====== DOCUMENT TEXT

Dealing With Shit (Blog #6)

It's Sunday night and I'm already late on my next blog post deadline. I just got my computer back from the Apple store after EIGHT DAYS of not having it. Before that I had written a great "Luperon: Part 1" blog post and was moving onto Part 2 until I realized that Part 1 never published and I actually lost the entire thing! That same day I parking ticket, bc never got my registration stickers and have to go to the DMV to get a friggin STICKER. Also need to take the guitar into the shop. Still calling Apple to get my laptop back. And then, because I said there was a theme, my car got towed out of my girlfriend's parking lot in the middle of the night. I spent yesterday morning in an all-time GRUMPY level as we retrieved my car from the tow-yard and threw some money down the drain. And if you think this blog post just looks like a paragraph of me complaining - that's because it is!!!!  I can't go around acting like my life is so pretty and perfect all the time because that isn't real life. I think there can totally be space to vent and wine about cyclical samara but you've got to follow it up with some meaning. So what's the meaning of all this???

 I have not been focusing on myself.

Do you ever find that happening? You roll through weeks of your life and do all that is expected of you but can you remember if you did anything productive for your actual self? Sure, I got a lot done at the magazine, I hosted an open mic night, played a fun gig on TV, took my girlfriend out for Valentine's day, practiced Ngondro daily and went to my teachings. But I feel as though I just rolled through all of those experiences with out ever checking in with myself. With out even being present. With out ever asking myself: What does Jane need right now? What is Jane doing to avoid stress and live in joy? 

I realized something wasn't right at the beginning of my weekend when I had plenty on my to-do list but felt stuck in my space. I felt stuck in my space but my space was stagnant. I was stagnant and my creativity was blanking on me. My external world was beginning to feel thrown out of whack by a wave of samsara. I had to make action. I had to catalyze a shift in energy. I got out my journal and started writing. I explained my feelings and thoughts and asked myself what I needed to produce this shift. Finally it hit me.

Actually shift the energy Jane!

I got up from my desk, grabbed the corners of it and pulled it right out the door of my room. I went over to my bed and used all my strength to push the frame over to the other side of the room. I took every thing down from the walls. I took my alter apart and moved it. I cleaned every surface and moved every object into a new place. I vacuumed every corner. The sun started to set on Friday evening as I was still on my floor with a haphazard living space around me. I was focused on nothing else but symbolically organizing my life. I had lost myself in the meditation of feng shui.

My friend came over to visit and we talked as I continued to organize and clean. As I talked and talked and talked, I realized that I had a lot on my mind. Like too much. Like although I spend all this time meditating and reflecting, I wasn't moving through my shit. Back to that stagnant feeling again. That craving for a shift. Then she asked me, "What does Jane need tonight to start moving through some of this?"

Damn. 

I haven't asked myself that in a minute.

============

* [WORK REQUEST] Write out the stretch of the blog post from "Do you ever" through "live in joy?", word for word. The records have nothing to do with the blog post.

====== INFORMATION GIVEN

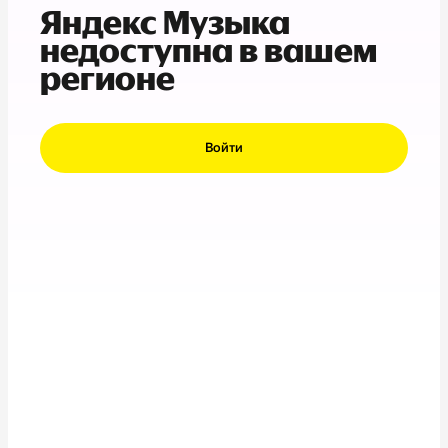
Яндекс Музыка
недоступна в вашем
регионе
Войти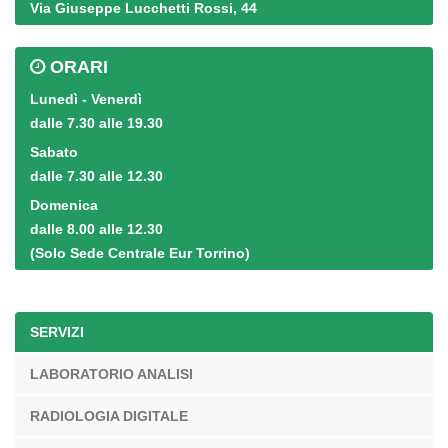
Via Giuseppe Lucchetti Rossi, 44
ORARI
Lunedì - Venerdì
dalle 7.30 alle 19.30
Sabato
dalle 7.30 alle 12.30
Domenica
dalle 8.00 alle 12.30
(Solo Sede Centrale Eur Torrino)
SERVIZI
LABORATORIO ANALISI
RADIOLOGIA DIGITALE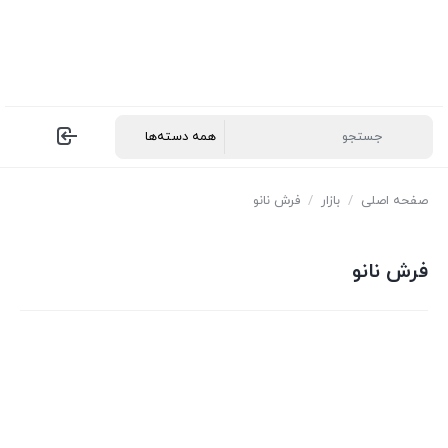
صفحه اصلی
/
بازار
/
فرش نانو
فرش نانو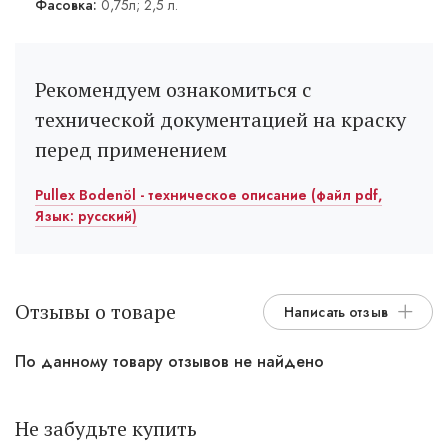
Фасовка:
0,75л; 2,5 л.
Рекомендуем ознакомиться с
технической документацией на краску
перед применением
Pullex Bodenöl - техническое описание (файл pdf,
Язык: русский)
Отзывы о товаре
Написать отзыв
По данному товару отзывов не найдено
Не забудьте купить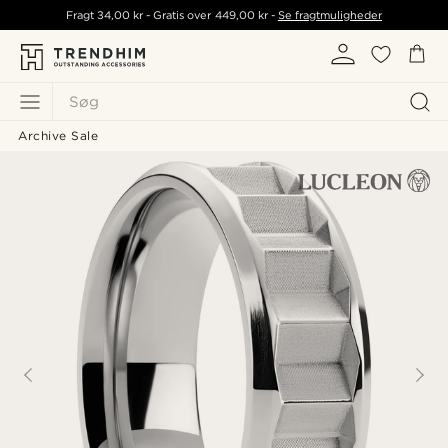
Fragt
34,00 kr
- Gratis over
449,00 kr
-
Se fragtmuligheder
Søg
Archive Sale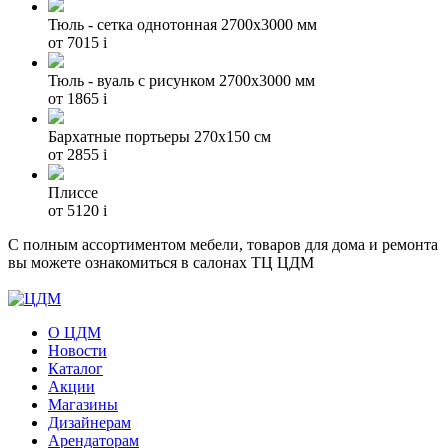
Тюль - сетка однотонная 2700х3000 мм
от 7015
i
Тюль - вуаль с рисунком 2700х3000 мм
от 1865
i
Бархатные портьеры 270х150 см
от 2855
i
Плиссе
от 5120
i
С полным ассортиментом мебели, товаров для дома и ремонта
вы можете ознакомиться в салонах ТЦ ЦДМ
О ЦДМ
Новости
Каталог
Акции
Магазины
Дизайнерам
Арендаторам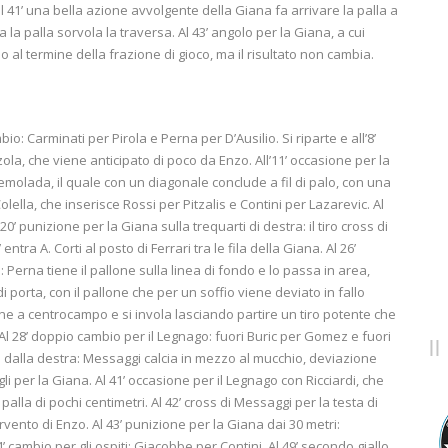
l 41’ una bella azione avvolgente della Giana fa arrivare la palla a
 la palla sorvola la traversa. Al 43’ angolo per la Giana, a cui
al termine della frazione di gioco, ma il risultato non cambia.
o: Carminati per Pirola e Perna per D’Ausilio. Si riparte e all’8’
ola, che viene anticipato di poco da Enzo. All’11’ occasione per la
molada, il quale con un diagonale conclude a fil di palo, con una
lella, che inserisce Rossi per Pitzalis e Contini per Lazarevic. Al
0’ punizione per la Giana sulla trequarti di destra: il tiro cross di
entra A. Corti al posto di Ferrari tra le fila della Giana. Al 26’
 Perna tiene il pallone sulla linea di fondo e lo passa in area,
di porta, con il pallone che per un soffio viene deviato in fallo
llone a centrocampo e si invola lasciando partire un tiro potente che
 Al 28’ doppio cambio per il Legnago: fuori Buric per Gomez e fuori
a dalla destra: Messaggi calcia in mezzo al mucchio, deviazione
gli per la Giana. Al 41’ occasione per il Legnago con Ricciardi, che
alla di pochi centimetri. Al 42’ cross di Messaggi per la testa di
rvento di Enzo. Al 43’ punizione per la Giana dai 30 metri:
 cambio per gli ospiti: Giacobbe per Contini. Al 49’ secondo giallo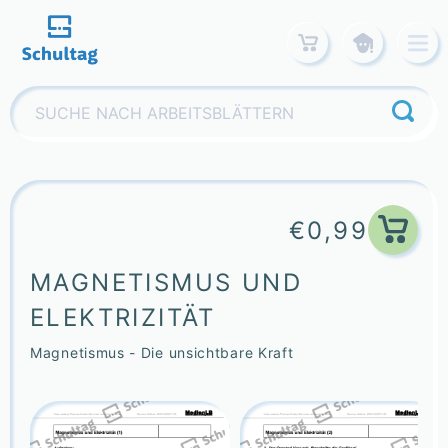
Skip
to
content
Suchen
nach:
€
0,99
MAGNETISMUS UND
ELEKTRIZITÄT
Magnetismus - Die unsichtbare Kraft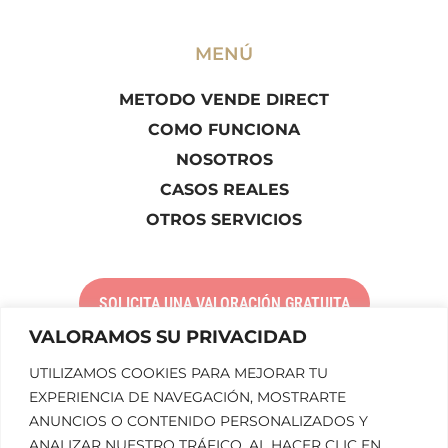
MENÚ
METODO VENDE DIRECT
COMO FUNCIONA
NOSOTROS
CASOS REALES
OTROS SERVICIOS
SOLICITA UNA VALORACIÓN GRATUITA
VALORAMOS SU PRIVACIDAD
UTILIZAMOS COOKIES PARA MEJORAR TU
LLÁMANOS
EXPERIENCIA DE NAVEGACIÓN, MOSTRARTE
ANUNCIOS O CONTENIDO PERSONALIZADOS Y
ANALIZAR NUESTRO TRÁFICO. AL HACER CLIC EN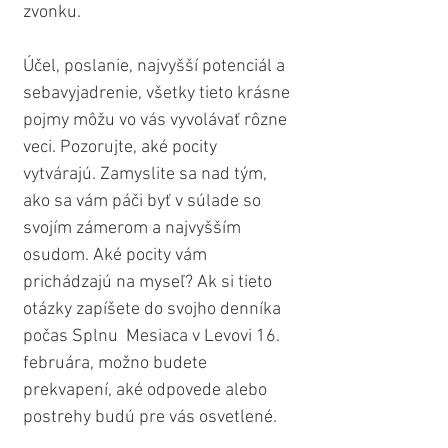
zvonku.
Účel, poslanie, najvyšší potenciál a 
sebavyjadrenie, všetky tieto krásne 
pojmy môžu vo vás vyvolávať rôzne 
veci. Pozorujte, aké pocity 
vytvárajú. Zamyslite sa nad tým, 
ako sa vám páči byť v súlade so 
svojím zámerom a najvyšším 
osudom. Aké pocity vám 
prichádzajú na myseľ? Ak si tieto 
otázky zapíšete do svojho denníka 
počas Splnu  Mesiaca v Levovi 16. 
februára, možno budete 
prekvapení, aké odpovede alebo 
postrehy budú pre vás osvetlené.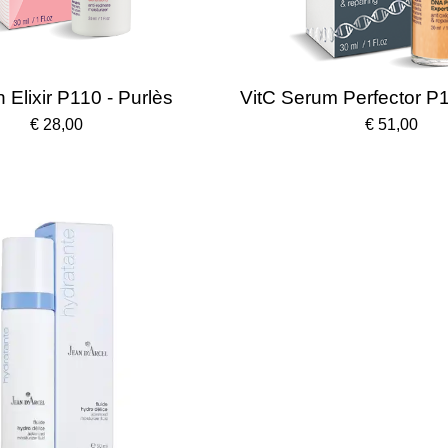
 Elixir P110 - Purlès
VitC Serum Perfector P1
€ 28,00
€ 51,00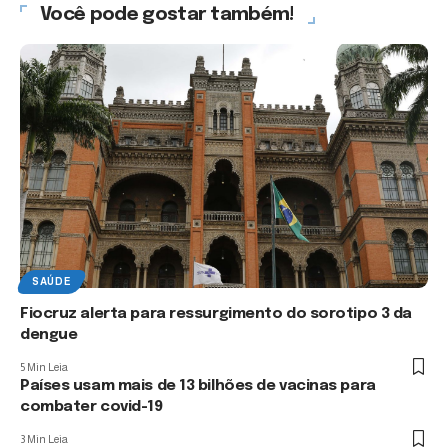
Você pode gostar também!
SAÚDE
Fiocruz alerta para ressurgimento do sorotipo 3 da
dengue
5 Min Leia
Países usam mais de 13 bilhões de vacinas para
combater covid-19
3 Min Leia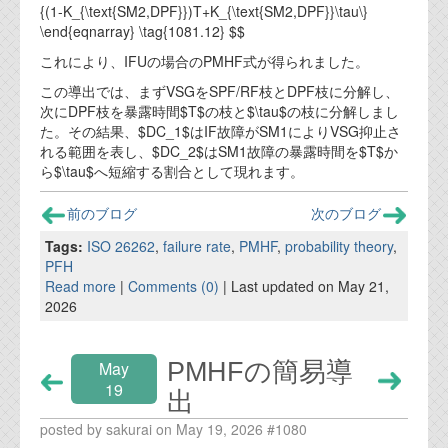
{(1-K_{\text{SM2,DPF}})T+K_{\text{SM2,DPF}}\tau\}
\end{eqnarray} \tag{1081.12} $$
これにより、IFUの場合のPMHF式が得られました。
この導出では、まずVSGをSPF/RF枝とDPF枝に分解し、
次にDPF枝を暴露時間$T$の枝と$\tau$の枝に分解しまし
た。その結果、$DC_1$はIF故障がSM1によりVSG抑止さ
れる範囲を表し、$DC_2$はSM1故障の暴露時間を$T$か
ら$\tau$へ短縮する割合として現れます。
前のブログ
次のブログ
Tags:
ISO 26262
,
failure rate
,
PMHF
,
probability theory
,
PFH
Read more
|
Comments (0)
| Last updated on May 21,
2026
PMHFの簡易導
May
19
出
posted by sakurai on May 19, 2026 #1080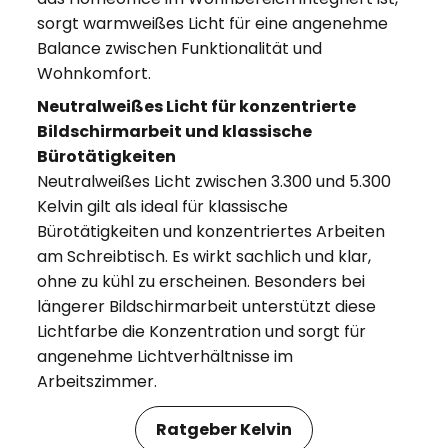
sorgt warmweißes Licht für eine angenehme
Balance zwischen Funktionalität und
Wohnkomfort.
Neutralweißes Licht für konzentrierte
Bildschirmarbeit und klassische
Bürotätigkeiten
Neutralweißes Licht zwischen 3.300 und 5.300
Kelvin gilt als ideal für klassische
Bürotätigkeiten und konzentriertes Arbeiten
am Schreibtisch. Es wirkt sachlich und klar,
ohne zu kühl zu erscheinen. Besonders bei
längerer Bildschirmarbeit unterstützt diese
Lichtfarbe die Konzentration und sorgt für
angenehme Lichtverhältnisse im
Arbeitszimmer.
Ratgeber Kelvin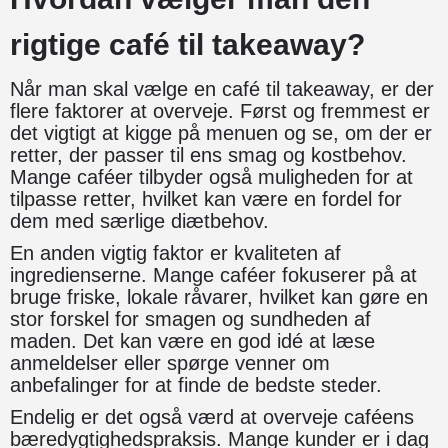
rigtige café til takeaway?
Når man skal vælge en café til takeaway, er der
flere faktorer at overveje. Først og fremmest er
det vigtigt at kigge på menuen og se, om der er
retter, der passer til ens smag og kostbehov.
Mange caféer tilbyder også muligheden for at
tilpasse retter, hvilket kan være en fordel for
dem med særlige diætbehov.
En anden vigtig faktor er kvaliteten af
ingredienserne. Mange caféer fokuserer på at
bruge friske, lokale råvarer, hvilket kan gøre en
stor forskel for smagen og sundheden af
maden. Det kan være en god idé at læse
anmeldelser eller spørge venner om
anbefalinger for at finde de bedste steder.
Endelig er det også værd at overveje caféens
bæredygtighedspraksis. Mange kunder er i dag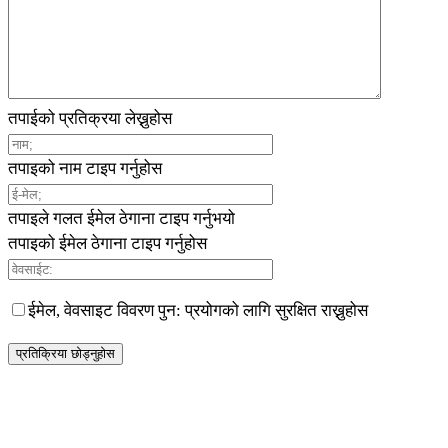
तपाईको प्रतिक्रया लेख्नुहोस
तपाइको नाम टाइप गर्नुहोस
तपाइले गलत ईमेल ठेगाना टाइप गर्नुभयो
तपाइको ईमेल ठेगाना टाइप गर्नुहोस
ईमेल, वेवसाइट विवरण पुन: प्रयोगको लागि सुरक्षित राख्नुहोस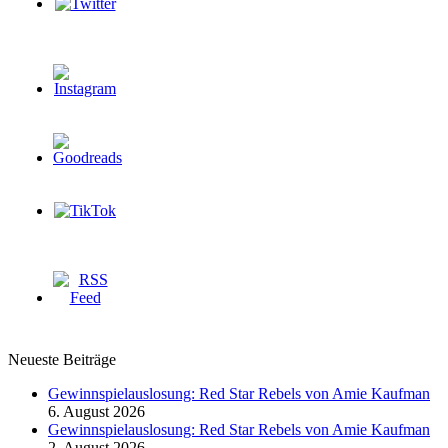
Neueste Beiträge
Gewinnspielauslosung: Red Star Rebels von Amie Kaufman
6. August 2026
Gewinnspielauslosung: Red Star Rebels von Amie Kaufman
2. August 2026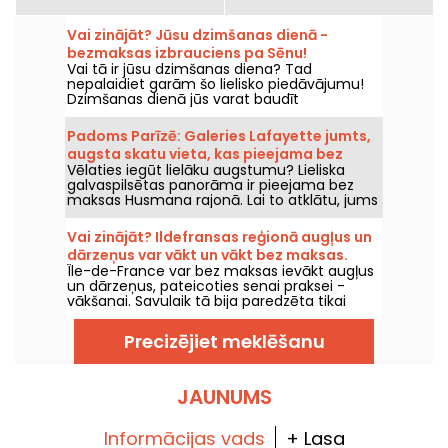
Vai zinājāt? Jūsu dzimšanas dienā -
bezmaksas izbrauciens pa Sēnu!
Vai tā ir jūsu dzimšanas diena? Tad
nepalaidiet garām šo lielisko piedāvājumu!
Dzimšanas dienā jūs varat baudīt
bezmaksas izbraucienu pa Sēnu Parīzē.
Ikoniska aktivitāte, lai atzīmētu šo notikumu!
Padoms Parīzē: Galeries Lafayette jumts,
augsta skatu vieta, kas pieejama bez
Vēlaties iegūt lielāku augstumu? Lieliska
maksas.
galvaspilsētas panorāma ir pieejama bez
maksas Husmana rajonā. Lai to atklātu, jums
jādodas uz vienu no Parīzes ikoniskajiem
universālveikaliem Galeries Lafayette, no
Vai zinājāt? Ildefransas reģionā augļus un
kura jumta paveras elpu aizraujošs Parīzes
dārzeņus var vākt un vākt bez maksas.
skats... un tas ir bez maksas!
Île-de-France var bez maksas ievākt augļus
un dārzeņus, pateicoties senai praksei -
vākšanai. Savulaik tā bija paredzēta tikai
vistrūcīgākajiem, bet tagad tā ir ieguvusi
jaunu elpu, piesaistot plašu cilvēku loku, kuri
Precizējiet meklēšanu
vēlas samazināt pārtikas atkritumu
daudzumu. Mēs jums pastāstīsim, kā.
JAUNUMS
Informācijas vads
+ Lasa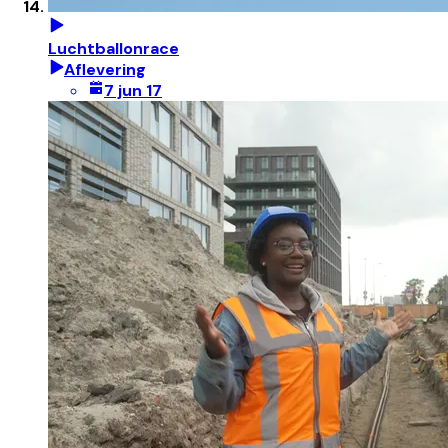
Luchtballonrace
Aflevering
7 jun 17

============

* [REPLY TO THE EXERCISE]
Do you ever find that happening? You roll through weeks of your life and do all that is expected of you but can you remember if you did anything productive for your actual self? Sure, I got a lot done at the magazine, I hosted an open mic night, played a fun gig on TV, took my girlfriend out for Valentine's day, practiced Ngondro daily and went to my teachings. But I feel as though I just rolled through all of those experiences with out ever checking in with myself. With out even being present. With out ever asking myself: What does Jane need right now? What is Jane doing to avoid stress and live in joy?